Assignment:
Every entry needs to be repeated exactly, with nothing left out.

Data records:
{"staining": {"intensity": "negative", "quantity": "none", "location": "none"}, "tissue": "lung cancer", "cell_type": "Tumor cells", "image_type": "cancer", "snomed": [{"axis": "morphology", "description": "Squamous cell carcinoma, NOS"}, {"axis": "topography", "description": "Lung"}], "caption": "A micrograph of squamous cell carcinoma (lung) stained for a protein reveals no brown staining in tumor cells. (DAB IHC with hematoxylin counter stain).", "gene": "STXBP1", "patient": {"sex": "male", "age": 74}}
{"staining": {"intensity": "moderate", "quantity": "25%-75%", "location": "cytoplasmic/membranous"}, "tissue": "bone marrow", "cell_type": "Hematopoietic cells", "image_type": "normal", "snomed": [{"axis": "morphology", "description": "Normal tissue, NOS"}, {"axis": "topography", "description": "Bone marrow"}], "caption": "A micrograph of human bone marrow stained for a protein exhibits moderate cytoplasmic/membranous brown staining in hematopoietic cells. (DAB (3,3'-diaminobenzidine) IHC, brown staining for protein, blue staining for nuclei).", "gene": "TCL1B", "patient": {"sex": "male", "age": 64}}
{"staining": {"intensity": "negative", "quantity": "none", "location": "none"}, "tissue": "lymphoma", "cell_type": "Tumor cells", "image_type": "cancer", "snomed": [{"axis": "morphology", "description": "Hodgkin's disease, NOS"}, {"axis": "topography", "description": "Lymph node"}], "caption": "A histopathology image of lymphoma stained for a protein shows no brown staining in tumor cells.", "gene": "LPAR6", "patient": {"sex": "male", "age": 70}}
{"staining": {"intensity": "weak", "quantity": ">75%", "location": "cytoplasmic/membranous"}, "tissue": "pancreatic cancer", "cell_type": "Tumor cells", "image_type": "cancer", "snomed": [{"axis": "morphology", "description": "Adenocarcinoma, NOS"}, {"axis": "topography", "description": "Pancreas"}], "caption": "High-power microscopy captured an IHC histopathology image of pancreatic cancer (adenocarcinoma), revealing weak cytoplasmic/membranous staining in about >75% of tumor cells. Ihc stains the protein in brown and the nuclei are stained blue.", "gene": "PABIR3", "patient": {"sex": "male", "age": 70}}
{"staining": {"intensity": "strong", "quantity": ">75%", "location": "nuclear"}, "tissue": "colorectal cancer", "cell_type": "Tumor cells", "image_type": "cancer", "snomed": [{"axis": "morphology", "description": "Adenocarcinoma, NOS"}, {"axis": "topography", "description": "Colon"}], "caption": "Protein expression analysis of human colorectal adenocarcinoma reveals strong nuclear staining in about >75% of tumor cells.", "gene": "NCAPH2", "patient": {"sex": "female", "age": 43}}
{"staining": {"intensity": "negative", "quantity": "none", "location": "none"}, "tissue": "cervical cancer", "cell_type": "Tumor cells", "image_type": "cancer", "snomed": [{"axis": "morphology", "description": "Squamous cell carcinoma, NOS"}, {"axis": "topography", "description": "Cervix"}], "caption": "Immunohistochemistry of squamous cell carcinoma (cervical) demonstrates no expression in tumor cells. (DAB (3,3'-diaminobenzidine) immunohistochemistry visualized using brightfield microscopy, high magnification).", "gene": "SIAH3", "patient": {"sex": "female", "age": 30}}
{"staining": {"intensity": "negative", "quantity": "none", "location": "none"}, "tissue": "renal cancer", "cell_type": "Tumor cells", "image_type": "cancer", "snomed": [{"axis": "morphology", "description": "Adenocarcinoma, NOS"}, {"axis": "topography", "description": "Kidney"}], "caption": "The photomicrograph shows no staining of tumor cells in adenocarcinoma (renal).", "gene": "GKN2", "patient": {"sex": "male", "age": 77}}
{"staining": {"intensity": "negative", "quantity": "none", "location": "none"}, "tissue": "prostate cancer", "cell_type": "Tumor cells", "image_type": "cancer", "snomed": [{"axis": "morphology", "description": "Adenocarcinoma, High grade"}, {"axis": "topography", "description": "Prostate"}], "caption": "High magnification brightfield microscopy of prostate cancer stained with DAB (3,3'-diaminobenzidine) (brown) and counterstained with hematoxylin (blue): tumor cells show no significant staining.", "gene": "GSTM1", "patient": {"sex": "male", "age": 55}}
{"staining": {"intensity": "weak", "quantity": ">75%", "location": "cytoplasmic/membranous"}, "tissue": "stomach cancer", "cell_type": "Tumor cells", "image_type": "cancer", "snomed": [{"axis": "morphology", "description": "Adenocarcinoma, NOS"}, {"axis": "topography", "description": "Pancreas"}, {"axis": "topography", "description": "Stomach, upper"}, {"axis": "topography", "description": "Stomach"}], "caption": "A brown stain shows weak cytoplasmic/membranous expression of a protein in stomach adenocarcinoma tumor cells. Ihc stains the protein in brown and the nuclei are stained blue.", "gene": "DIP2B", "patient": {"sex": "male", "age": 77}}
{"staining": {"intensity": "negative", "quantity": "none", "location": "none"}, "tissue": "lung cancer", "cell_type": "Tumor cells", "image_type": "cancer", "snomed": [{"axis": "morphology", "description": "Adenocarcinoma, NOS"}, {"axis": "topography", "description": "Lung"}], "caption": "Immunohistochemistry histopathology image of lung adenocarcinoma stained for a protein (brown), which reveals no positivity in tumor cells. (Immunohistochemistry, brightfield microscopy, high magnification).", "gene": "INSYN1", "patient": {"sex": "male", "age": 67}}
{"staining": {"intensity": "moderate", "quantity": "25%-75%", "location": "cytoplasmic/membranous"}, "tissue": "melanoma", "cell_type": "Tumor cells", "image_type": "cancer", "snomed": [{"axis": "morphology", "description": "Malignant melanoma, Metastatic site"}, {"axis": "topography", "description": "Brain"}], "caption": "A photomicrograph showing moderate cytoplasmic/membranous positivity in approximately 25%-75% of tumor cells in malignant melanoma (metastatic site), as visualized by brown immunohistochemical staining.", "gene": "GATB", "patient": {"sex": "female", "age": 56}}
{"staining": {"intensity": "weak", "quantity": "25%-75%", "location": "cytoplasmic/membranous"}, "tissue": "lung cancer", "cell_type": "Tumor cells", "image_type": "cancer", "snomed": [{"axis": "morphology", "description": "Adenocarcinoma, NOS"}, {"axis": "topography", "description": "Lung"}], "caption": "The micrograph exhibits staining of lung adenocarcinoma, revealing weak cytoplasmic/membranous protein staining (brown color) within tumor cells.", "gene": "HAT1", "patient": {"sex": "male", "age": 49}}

Answer for this exercise:
{"staining": {"intensity": "negative", "quantity": "none", "location": "none"}, "tissue": "lung cancer", "cell_type": "Tumor cells", "image_type": "cancer", "snomed": [{"axis": "morphology", "description": "Squamous cell carcinoma, NOS"}, {"axis": "topography", "description": "Lung"}], "caption": "A micrograph of squamous cell carcinoma (lung) stained for a protein reveals no brown staining in tumor cells. (DAB IHC with hematoxylin counter stain).", "gene": "STXBP1", "patient": {"sex": "male", "age": 74}}
{"staining": {"intensity": "moderate", "quantity": "25%-75%", "location": "cytoplasmic/membranous"}, "tissue": "bone marrow", "cell_type": "Hematopoietic cells", "image_type": "normal", "snomed": [{"axis": "morphology", "description": "Normal tissue, NOS"}, {"axis": "topography", "description": "Bone marrow"}], "caption": "A micrograph of human bone marrow stained for a protein exhibits moderate cytoplasmic/membranous brown staining in hematopoietic cells. (DAB (3,3'-diaminobenzidine) IHC, brown staining for protein, blue staining for nuclei).", "gene": "TCL1B", "patient": {"sex": "male", "age": 64}}
{"staining": {"intensity": "negative", "quantity": "none", "location": "none"}, "tissue": "lymphoma", "cell_type": "Tumor cells", "image_type": "cancer", "snomed": [{"axis": "morphology", "description": "Hodgkin's disease, NOS"}, {"axis": "topography", "description": "Lymph node"}], "caption": "A histopathology image of lymphoma stained for a protein shows no brown staining in tumor cells.", "gene": "LPAR6", "patient": {"sex": "male", "age": 70}}
{"staining": {"intensity": "weak", "quantity": ">75%", "location": "cytoplasmic/membranous"}, "tissue": "pancreatic cancer", "cell_type": "Tumor cells", "image_type": "cancer", "snomed": [{"axis": "morphology", "description": "Adenocarcinoma, NOS"}, {"axis": "topography", "description": "Pancreas"}], "caption": "High-power microscopy captured an IHC histopathology image of pancreatic cancer (adenocarcinoma), revealing weak cytoplasmic/membranous staining in about >75% of tumor cells. Ihc stains the protein in brown and the nuclei are stained blue.", "gene": "PABIR3", "patient": {"sex": "male", "age": 70}}
{"staining": {"intensity": "strong", "quantity": ">75%", "location": "nuclear"}, "tissue": "colorectal cancer", "cell_type": "Tumor cells", "image_type": "cancer", "snomed": [{"axis": "morphology", "description": "Adenocarcinoma, NOS"}, {"axis": "topography", "description": "Colon"}], "caption": "Protein expression analysis of human colorectal adenocarcinoma reveals strong nuclear staining in about >75% of tumor cells.", "gene": "NCAPH2", "patient": {"sex": "female", "age": 43}}
{"staining": {"intensity": "negative", "quantity": "none", "location": "none"}, "tissue": "cervical cancer", "cell_type": "Tumor cells", "image_type": "cancer", "snomed": [{"axis": "morphology", "description": "Squamous cell carcinoma, NOS"}, {"axis": "topography", "description": "Cervix"}], "caption": "Immunohistochemistry of squamous cell carcinoma (cervical) demonstrates no expression in tumor cells. (DAB (3,3'-diaminobenzidine) immunohistochemistry visualized using brightfield microscopy, high magnification).", "gene": "SIAH3", "patient": {"sex": "female", "age": 30}}
{"staining": {"intensity": "negative", "quantity": "none", "location": "none"}, "tissue": "renal cancer", "cell_type": "Tumor cells", "image_type": "cancer", "snomed": [{"axis": "morphology", "description": "Adenocarcinoma, NOS"}, {"axis": "topography", "description": "Kidney"}], "caption": "The photomicrograph shows no staining of tumor cells in adenocarcinoma (renal).", "gene": "GKN2", "patient": {"sex": "male", "age": 77}}
{"staining": {"intensity": "negative", "quantity": "none", "location": "none"}, "tissue": "prostate cancer", "cell_type": "Tumor cells", "image_type": "cancer", "snomed": [{"axis": "morphology", "description": "Adenocarcinoma, High grade"}, {"axis": "topography", "description": "Prostate"}], "caption": "High magnification brightfield microscopy of prostate cancer stained with DAB (3,3'-diaminobenzidine) (brown) and counterstained with hematoxylin (blue): tumor cells show no significant staining.", "gene": "GSTM1", "patient": {"sex": "male", "age": 55}}
{"staining": {"intensity": "weak", "quantity": ">75%", "location": "cytoplasmic/membranous"}, "tissue": "stomach cancer", "cell_type": "Tumor cells", "image_type": "cancer", "snomed": [{"axis": "morphology", "description": "Adenocarcinoma, NOS"}, {"axis": "topography", "description": "Pancreas"}, {"axis": "topography", "description": "Stomach, upper"}, {"axis": "topography", "description": "Stomach"}], "caption": "A brown stain shows weak cytoplasmic/membranous expression of a protein in stomach adenocarcinoma tumor cells. Ihc stains the protein in brown and the nuclei are stained blue.", "gene": "DIP2B", "patient": {"sex": "male", "age": 77}}
{"staining": {"intensity": "negative", "quantity": "none", "location": "none"}, "tissue": "lung cancer", "cell_type": "Tumor cells", "image_type": "cancer", "snomed": [{"axis": "morphology", "description": "Adenocarcinoma, NOS"}, {"axis": "topography", "description": "Lung"}], "caption": "Immunohistochemistry histopathology image of lung adenocarcinoma stained for a protein (brown), which reveals no positivity in tumor cells. (Immunohistochemistry, brightfield microscopy, high magnification).", "gene": "INSYN1", "patient": {"sex": "male", "age": 67}}
{"staining": {"intensity": "moderate", "quantity": "25%-75%", "location": "cytoplasmic/membranous"}, "tissue": "melanoma", "cell_type": "Tumor cells", "image_type": "cancer", "snomed": [{"axis": "morphology", "description": "Malignant melanoma, Metastatic site"}, {"axis": "topography", "description": "Brain"}], "caption": "A photomicrograph showing moderate cytoplasmic/membranous positivity in approximately 25%-75% of tumor cells in malignant melanoma (metastatic site), as visualized by brown immunohistochemical staining.", "gene": "GATB", "patient": {"sex": "female", "age": 56}}
{"staining": {"intensity": "weak", "quantity": "25%-75%", "location": "cytoplasmic/membranous"}, "tissue": "lung cancer", "cell_type": "Tumor cells", "image_type": "cancer", "snomed": [{"axis": "morphology", "description": "Adenocarcinoma, NOS"}, {"axis": "topography", "description": "Lung"}], "caption": "The micrograph exhibits staining of lung adenocarcinoma, revealing weak cytoplasmic/membranous protein staining (brown color) within tumor cells.", "gene": "HAT1", "patient": {"sex": "male", "age": 49}}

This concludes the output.